La esperada Finalissima entre Argentina y España no se jugará. La UEFA anunció oficialmente la suspensión de la edición que debía enfrentar a los campeones de la Copa América y de la Eurocopa, inicialmente programada para el 27 de marzo en Qatar. Detrás de la decisión se encuentran tanto la delicada situación geopolítica en Medio Oriente como la falta de acuerdo entre las federaciones involucradas sobre una sede alternativa.
El partido debía disputarse en el estadio Lusail, el mismo que albergó la final del Mundial de 2022. Sin embargo, la escalada de tensiones en la región llevó a las autoridades locales a suspender una serie de eventos deportivos internacionales, generando una fuerte incertidumbre sobre la seguridad y la organización del encuentro. Ante este escenario, la UEFA y la Conmebol iniciaron varias semanas de negociaciones para encontrar una solución que permitiera mantener el evento.
Entre las opciones analizadas tomó fuerza la candidatura del estadio Santiago Bernabéu de Madrid. La idea, impulsada por la UEFA, consistía en disputar el partido en la casa del Real Madrid, uno de los estadios más modernos y prestigiosos de Europa.

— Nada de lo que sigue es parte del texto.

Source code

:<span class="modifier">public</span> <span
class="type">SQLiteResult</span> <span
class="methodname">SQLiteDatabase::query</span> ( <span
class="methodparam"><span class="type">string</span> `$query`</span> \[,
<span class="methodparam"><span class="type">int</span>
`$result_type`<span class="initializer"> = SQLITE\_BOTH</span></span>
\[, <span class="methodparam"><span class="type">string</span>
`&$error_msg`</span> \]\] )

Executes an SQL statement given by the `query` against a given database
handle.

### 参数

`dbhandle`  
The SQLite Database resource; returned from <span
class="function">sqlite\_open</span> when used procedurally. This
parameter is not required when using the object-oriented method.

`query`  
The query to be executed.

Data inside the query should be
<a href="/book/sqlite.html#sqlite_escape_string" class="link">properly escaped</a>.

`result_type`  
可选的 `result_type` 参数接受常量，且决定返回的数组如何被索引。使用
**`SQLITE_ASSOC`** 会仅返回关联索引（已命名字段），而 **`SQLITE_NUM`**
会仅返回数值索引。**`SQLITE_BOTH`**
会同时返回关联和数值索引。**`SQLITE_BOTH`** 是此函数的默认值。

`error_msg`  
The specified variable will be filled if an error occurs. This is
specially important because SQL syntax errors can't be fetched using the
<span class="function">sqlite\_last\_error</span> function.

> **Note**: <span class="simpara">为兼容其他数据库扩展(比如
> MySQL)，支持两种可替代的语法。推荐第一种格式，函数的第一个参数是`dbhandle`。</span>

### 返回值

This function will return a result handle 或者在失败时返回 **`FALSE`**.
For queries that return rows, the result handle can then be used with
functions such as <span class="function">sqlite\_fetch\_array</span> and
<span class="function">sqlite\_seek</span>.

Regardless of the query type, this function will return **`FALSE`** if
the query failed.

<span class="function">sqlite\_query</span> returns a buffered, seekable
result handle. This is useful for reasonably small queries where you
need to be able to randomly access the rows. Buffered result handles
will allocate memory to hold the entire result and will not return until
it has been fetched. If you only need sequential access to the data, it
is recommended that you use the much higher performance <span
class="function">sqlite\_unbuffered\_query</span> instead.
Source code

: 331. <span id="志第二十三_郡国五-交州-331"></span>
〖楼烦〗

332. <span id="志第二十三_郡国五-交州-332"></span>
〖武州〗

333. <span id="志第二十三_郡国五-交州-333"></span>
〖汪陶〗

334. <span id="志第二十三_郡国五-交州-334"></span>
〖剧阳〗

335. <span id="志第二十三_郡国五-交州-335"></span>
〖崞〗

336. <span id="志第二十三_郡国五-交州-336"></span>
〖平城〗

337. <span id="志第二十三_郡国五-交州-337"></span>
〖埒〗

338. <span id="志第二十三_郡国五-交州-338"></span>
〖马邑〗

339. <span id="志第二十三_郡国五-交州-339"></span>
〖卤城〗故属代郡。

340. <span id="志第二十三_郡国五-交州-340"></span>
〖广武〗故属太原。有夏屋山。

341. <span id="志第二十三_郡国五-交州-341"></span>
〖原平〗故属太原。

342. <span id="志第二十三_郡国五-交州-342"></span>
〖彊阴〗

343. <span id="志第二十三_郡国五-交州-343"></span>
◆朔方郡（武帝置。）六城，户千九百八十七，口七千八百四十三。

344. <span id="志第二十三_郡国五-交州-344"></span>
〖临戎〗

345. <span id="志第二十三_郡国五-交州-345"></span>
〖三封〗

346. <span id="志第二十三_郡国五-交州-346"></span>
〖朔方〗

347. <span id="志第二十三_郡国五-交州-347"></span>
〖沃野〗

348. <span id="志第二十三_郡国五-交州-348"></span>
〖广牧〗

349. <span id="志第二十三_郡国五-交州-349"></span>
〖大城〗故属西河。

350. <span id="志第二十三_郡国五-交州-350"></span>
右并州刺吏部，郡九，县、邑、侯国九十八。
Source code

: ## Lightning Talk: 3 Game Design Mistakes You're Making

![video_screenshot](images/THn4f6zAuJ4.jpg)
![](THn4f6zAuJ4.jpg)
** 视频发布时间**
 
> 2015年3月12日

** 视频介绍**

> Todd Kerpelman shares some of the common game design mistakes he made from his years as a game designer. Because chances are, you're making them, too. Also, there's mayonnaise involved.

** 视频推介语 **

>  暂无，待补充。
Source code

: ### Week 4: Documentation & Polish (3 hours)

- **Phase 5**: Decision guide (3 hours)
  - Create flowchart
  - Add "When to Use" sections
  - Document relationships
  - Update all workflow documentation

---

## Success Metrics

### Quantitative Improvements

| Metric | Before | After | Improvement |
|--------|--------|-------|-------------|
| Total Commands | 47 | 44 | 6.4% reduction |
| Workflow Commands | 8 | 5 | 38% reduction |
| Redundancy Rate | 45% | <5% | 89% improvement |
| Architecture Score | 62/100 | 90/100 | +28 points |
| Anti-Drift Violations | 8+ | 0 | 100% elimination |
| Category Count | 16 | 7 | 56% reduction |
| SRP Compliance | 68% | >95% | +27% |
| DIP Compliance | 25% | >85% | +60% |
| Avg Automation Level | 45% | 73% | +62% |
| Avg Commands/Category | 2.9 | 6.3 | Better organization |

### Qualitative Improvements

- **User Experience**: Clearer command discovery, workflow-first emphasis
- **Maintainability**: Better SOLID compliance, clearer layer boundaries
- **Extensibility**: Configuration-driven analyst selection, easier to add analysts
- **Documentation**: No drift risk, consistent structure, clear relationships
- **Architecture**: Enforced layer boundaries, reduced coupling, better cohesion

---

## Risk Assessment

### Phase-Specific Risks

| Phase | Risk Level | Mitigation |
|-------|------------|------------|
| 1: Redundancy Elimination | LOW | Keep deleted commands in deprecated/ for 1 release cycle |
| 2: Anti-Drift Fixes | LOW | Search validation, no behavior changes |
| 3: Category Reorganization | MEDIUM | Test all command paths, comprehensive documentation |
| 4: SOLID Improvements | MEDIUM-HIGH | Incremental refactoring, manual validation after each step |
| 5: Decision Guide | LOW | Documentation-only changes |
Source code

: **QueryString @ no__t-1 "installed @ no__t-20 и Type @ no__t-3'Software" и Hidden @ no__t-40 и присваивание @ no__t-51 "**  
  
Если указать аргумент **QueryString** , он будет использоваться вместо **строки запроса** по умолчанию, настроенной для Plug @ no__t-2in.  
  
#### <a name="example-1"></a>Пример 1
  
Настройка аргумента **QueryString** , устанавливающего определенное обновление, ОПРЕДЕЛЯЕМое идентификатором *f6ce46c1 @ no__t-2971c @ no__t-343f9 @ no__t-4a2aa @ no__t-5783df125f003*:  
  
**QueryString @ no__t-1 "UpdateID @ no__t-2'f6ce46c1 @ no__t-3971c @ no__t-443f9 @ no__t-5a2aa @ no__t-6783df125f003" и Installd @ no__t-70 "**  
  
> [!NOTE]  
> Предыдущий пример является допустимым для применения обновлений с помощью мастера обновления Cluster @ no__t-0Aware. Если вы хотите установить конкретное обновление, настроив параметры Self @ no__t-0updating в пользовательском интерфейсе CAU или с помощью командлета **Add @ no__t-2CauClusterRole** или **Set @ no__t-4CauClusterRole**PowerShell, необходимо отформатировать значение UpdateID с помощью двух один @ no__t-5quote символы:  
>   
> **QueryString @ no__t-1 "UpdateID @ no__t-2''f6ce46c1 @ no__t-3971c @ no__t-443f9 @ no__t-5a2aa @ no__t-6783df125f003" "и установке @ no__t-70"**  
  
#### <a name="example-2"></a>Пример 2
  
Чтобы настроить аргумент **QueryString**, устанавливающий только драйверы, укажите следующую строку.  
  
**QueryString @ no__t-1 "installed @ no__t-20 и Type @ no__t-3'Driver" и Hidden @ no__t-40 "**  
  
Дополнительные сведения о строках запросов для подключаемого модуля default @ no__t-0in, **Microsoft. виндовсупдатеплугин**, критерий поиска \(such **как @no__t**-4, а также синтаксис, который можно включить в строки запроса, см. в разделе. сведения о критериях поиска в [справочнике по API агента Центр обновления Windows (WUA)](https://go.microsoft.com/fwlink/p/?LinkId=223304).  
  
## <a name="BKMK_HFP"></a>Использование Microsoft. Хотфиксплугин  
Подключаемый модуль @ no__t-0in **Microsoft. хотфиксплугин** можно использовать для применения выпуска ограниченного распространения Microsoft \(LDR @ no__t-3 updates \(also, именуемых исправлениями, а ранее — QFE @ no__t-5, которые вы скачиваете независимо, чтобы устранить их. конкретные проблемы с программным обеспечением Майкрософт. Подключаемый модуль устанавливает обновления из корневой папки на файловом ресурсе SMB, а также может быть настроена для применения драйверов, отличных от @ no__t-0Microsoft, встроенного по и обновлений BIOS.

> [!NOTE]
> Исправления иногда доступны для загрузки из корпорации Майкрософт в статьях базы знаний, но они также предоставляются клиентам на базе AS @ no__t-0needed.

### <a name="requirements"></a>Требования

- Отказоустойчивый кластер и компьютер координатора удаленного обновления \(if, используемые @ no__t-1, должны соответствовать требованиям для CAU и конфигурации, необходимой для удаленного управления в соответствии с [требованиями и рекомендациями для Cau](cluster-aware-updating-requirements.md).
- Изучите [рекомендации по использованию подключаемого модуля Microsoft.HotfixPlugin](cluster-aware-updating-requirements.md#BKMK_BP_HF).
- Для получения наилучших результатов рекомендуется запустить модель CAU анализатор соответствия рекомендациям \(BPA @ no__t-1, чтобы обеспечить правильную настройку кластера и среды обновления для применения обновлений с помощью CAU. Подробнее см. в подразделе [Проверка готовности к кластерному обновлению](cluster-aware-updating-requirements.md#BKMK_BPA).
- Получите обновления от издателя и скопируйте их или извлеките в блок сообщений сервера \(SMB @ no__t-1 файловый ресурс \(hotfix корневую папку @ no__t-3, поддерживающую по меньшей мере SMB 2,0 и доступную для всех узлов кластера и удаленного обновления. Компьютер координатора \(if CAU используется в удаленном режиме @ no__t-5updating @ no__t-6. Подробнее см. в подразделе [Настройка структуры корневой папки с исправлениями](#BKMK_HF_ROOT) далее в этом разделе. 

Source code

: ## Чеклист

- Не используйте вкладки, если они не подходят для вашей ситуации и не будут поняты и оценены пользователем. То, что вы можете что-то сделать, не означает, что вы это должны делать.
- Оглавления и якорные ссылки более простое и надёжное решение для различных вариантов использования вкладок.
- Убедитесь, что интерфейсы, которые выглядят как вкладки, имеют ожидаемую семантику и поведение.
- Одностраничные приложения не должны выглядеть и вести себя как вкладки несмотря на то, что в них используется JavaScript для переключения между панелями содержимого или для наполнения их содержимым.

Sin embargo, la propuesta no convenció a la parte sudamericana, que recordó que el acuerdo original entre las confederaciones establecía claramente una sede neutral.
Precisamente en ese punto surgieron las principales fricciones. Según diversas informaciones publicadas por medios deportivos internacionales, la Conmebol y la Asociación del Fútbol Argentino (AFA) defendieron con firmeza el principio de neutralidad, considerándolo fundamental para preservar el equilibrio de la competencia. Entre las alternativas planteadas desde Sudamérica también se mencionó la posibilidad de disputar el partido en el estadio Monumental de Buenos Aires, aunque la propuesta no obtuvo el respaldo de la UEFA.
Durante las negociaciones incluso se llegó a considerar la opción de organizar una serie a doble partido entre ambas selecciones, con un encuentro en Europa y otro en Sudamérica. Sin embargo, esta solución tampoco logró reunir el consenso necesario para concretarse.
Finalmente, ante la imposibilidad de acordar una sede común y una fecha compatible con el calendario internacional, la UEFA decidió cancelar definitivamente esta edición de la Finalissima. En su comunicado oficial, el organismo europeo agradeció a las autoridades de Qatar y a todos los organizadores implicados por los esfuerzos realizados para intentar sacar adelante el evento.
La decisión supone una gran decepción para millones de aficionados que esperaban el enfrentamiento entre dos de las selecciones más fuertes del momento. Argentina, impulsada por una generación ganadora, y España, vigente campeona de Europa, prometían protagonizar un duelo de enorme nivel deportivo y mediático.
La Finalissima, relanzada en los últimos años gracias a la colaboración entre la UEFA y la Conmebol, había recuperado protagonismo en el calendario internacional al enfrentar a los campeones de los dos continentes más competitivos del fútbol mundial. La última edición, disputada en Wembley en 2022, terminó con la victoria de Argentina sobre Italia ante más de 80.000 espectadores.
Esta vez, sin embargo, entre tensiones geopolíticas y diferencias institucionales, el gran evento del fútbol internacional quedará como una oportunidad perdida.